= Little Company of Mary Health Care (Australia) =

Catholic hospital network in Australia

The Little Company of Mary Health Care (trading as Calvary Health Care) is a Catholic not-for-profit health, aged-care and community-care organisation in Australia. It forms part of the ministry founded by the Sisters of the Little Company of Mary, an international religious congregation established in 1877 by Venerable Mary Potter. Calvary operates public and private hospitals, residential aged care homes, retirement living communities and home care services across several Australian states and territories.

==History and mission==
The Little Company of Mary was founded in Nottingham, England, in 1877 by Mary Potter in a former stocking factory provided by Bishop Edward Bagshawe. Her aim was to care for those who were sick, dying or otherwise vulnerable, combining prayer with nursing and social service.

At Potter’s direction, six Sisters of the Little Company of Mary sailed to Sydney aboard the SS Liguria, arriving on 4 November 1885. They began home nursing and social work in the inner suburbs, operating soup kitchens and shelters for women and children.

Within four years they opened the Children’s Hospital of the Holy Child at Lewisham (1889), later renamed Lewisham Hospital.

Over subsequent decades the Sisters founded further hospitals and aged-care facilities throughout Australia, including Calvary North Adelaide Hospital (1900), Calvary Wagga Wagga (1926) and Calvary Bethlehem in Melbourne (1941).

In 1997 the Sisters established Little Company of Mary Health Care Limited to ensure continuity of their ministries. In 2011, canonical stewardship passed to a new body, Calvary Ministries, recognised by the Holy See to continue the work of the Little Company of Mary in Australia. Calvary identifies its core values as healing, hospitality, stewardship and respect, drawn from Potter’s original vision.

==Hospitals==
As of 2025, Calvary operates 17 hospital and specialist health facilities across five states and territories, including both public and private hospitals.

Australian Capital Territory
- Calvary Bruce Private Hospital – Bruce (private)
- Calvary John James Hospital – Deakin (private)

New South Wales
- Calvary Mater Newcastle – Waratah (public)
- Calvary Riverina Hospital – Wagga Wagga (private)
- Calvary Riverina Surgicentre – Wagga Wagga (private)
- Calvary Riverina Drug and Alcohol Centre – Wagga Wagga (public)

South Australia
- Calvary Adelaide Hospital – Adelaide (private)
- Calvary Central Districts Hospital – Elizabeth Vale (private)
- Calvary North Adelaide Hospital – North Adelaide (private)

Tasmania
- Calvary Lenah Valley Hospital – Lenah Valley (private)
- Calvary St John’s Hospital – South Hobart (private)
- Calvary St Luke’s Hospital – Launceston (private)
- Calvary St Vincent’s Hospital – Launceston (private)

Victoria
- Calvary Health Care Bethlehem – Caulfield South (public)

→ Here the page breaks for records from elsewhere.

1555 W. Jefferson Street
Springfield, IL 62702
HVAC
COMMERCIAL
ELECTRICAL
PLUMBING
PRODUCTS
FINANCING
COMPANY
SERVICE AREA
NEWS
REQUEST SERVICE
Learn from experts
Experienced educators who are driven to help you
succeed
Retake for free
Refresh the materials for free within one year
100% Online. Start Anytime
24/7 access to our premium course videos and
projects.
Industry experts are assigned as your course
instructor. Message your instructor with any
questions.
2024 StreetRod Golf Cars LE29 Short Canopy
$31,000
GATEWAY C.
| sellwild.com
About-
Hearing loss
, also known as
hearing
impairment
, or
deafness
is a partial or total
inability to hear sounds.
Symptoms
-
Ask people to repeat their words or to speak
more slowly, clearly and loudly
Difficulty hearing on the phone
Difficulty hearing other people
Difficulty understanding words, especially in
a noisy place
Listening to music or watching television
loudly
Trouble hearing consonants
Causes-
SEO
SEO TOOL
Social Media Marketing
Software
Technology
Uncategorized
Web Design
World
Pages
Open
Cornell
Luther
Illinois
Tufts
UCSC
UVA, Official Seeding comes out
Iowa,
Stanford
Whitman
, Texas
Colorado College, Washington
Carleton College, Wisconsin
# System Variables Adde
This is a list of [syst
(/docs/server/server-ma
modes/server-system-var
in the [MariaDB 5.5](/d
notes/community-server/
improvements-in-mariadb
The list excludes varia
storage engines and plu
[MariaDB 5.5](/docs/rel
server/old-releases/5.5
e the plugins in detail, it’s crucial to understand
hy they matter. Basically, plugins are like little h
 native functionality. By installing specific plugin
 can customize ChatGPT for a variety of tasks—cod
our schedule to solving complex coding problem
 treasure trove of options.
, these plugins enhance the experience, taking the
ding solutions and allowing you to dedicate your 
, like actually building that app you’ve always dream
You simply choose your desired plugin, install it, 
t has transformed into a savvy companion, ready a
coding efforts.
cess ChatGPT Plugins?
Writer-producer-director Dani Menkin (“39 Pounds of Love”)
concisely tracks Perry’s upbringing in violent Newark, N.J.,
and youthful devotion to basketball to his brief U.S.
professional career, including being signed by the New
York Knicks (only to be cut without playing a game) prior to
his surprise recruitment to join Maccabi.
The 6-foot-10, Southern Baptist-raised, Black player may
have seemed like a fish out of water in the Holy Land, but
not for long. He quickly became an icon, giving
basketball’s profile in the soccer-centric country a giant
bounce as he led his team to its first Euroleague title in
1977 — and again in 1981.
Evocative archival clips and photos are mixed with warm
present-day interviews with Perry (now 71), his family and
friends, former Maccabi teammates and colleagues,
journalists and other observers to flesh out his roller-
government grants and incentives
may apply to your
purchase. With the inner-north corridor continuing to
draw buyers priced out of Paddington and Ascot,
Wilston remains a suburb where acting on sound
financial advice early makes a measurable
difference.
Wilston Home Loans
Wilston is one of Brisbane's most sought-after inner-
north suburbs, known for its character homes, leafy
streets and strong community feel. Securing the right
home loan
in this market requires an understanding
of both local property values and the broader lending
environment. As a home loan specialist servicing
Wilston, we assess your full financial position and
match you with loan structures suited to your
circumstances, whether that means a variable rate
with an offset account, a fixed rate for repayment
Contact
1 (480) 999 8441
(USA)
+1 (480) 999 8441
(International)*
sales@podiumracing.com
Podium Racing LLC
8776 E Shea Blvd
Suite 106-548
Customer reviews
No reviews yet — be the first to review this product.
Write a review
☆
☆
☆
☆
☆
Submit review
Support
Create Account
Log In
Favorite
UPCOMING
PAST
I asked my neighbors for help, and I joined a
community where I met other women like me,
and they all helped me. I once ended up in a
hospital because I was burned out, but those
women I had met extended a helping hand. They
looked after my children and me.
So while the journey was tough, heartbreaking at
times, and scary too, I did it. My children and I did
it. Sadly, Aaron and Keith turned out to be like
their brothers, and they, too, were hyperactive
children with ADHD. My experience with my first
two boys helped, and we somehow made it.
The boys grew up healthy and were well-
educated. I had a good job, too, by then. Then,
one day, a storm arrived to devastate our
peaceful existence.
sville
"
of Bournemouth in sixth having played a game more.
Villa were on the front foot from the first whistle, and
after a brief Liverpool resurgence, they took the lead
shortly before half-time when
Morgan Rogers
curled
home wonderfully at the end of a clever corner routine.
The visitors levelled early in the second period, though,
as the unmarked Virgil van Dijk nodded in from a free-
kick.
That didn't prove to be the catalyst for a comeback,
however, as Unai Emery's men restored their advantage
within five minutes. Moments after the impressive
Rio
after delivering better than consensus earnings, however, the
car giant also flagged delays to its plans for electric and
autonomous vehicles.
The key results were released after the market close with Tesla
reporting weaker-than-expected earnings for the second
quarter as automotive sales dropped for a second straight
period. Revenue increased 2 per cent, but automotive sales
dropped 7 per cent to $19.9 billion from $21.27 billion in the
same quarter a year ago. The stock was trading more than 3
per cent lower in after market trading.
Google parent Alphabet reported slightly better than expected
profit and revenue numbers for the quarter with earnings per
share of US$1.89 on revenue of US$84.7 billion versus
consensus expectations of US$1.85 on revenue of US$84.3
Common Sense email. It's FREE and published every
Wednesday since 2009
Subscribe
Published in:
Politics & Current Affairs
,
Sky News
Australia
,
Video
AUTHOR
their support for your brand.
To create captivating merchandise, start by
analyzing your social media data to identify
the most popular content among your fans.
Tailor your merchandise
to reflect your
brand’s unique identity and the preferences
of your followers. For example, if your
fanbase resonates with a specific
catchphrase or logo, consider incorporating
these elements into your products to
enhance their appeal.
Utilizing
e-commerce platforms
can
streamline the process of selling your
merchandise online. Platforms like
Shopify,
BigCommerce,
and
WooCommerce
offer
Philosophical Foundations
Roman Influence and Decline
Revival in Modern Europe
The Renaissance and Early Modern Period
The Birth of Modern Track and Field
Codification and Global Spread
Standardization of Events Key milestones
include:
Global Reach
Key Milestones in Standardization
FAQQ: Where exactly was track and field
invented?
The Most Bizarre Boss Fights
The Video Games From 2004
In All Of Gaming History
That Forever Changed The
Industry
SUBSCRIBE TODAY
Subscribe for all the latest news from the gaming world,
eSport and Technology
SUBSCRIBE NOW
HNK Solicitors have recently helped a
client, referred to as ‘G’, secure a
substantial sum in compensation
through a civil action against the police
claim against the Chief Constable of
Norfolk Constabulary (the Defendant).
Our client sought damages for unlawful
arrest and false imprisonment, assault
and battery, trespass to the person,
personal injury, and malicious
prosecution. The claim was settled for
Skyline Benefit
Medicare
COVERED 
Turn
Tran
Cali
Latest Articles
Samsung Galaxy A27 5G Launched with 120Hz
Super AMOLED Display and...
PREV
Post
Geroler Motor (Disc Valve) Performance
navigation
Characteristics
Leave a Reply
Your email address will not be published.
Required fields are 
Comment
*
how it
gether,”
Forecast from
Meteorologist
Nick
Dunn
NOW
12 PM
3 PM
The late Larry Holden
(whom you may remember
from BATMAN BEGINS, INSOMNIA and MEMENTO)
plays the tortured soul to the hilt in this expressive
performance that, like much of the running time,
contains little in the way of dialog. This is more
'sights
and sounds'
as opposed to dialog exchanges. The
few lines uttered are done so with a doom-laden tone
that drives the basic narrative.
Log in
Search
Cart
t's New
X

==Specialist health facilities==
- Hyson Green Mental Health – Bruce (private)
- Calvary Connery Centre – Elizabeth Vale (private)
- Calvary Health Care Kogarah – Kogarah (private)

==Aged care homes==
As of 2025, Calvary operates 57 residential aged care homes across Australia, offering nursing, dementia and respite care. These facilities are located in the Australian Capital Territory, New South Wales, South Australia, Victoria and Tasmania.

==Retirement living communities==
As of 2025, Calvary manages 17 retirement living communities across New South Wales, Victoria, South Australia, Tasmania and the Australian Capital Territory. These communities are often co-located with Calvary’s aged-care campuses to provide a continuum of accommodation and support.

==Home care services==
As of 2025, Calvary’s home care network comprises 17 service centres across Australia, delivering nursing, personal care, respite and allied-health support for older people and those living with chronic illness.

==Recognition==
In 2025, Calvary Health Care was named Australia's most attractive employer and healthcare brand in the Randstad Employer Brand Research Awards, recognising its workforce engagement and community reputation.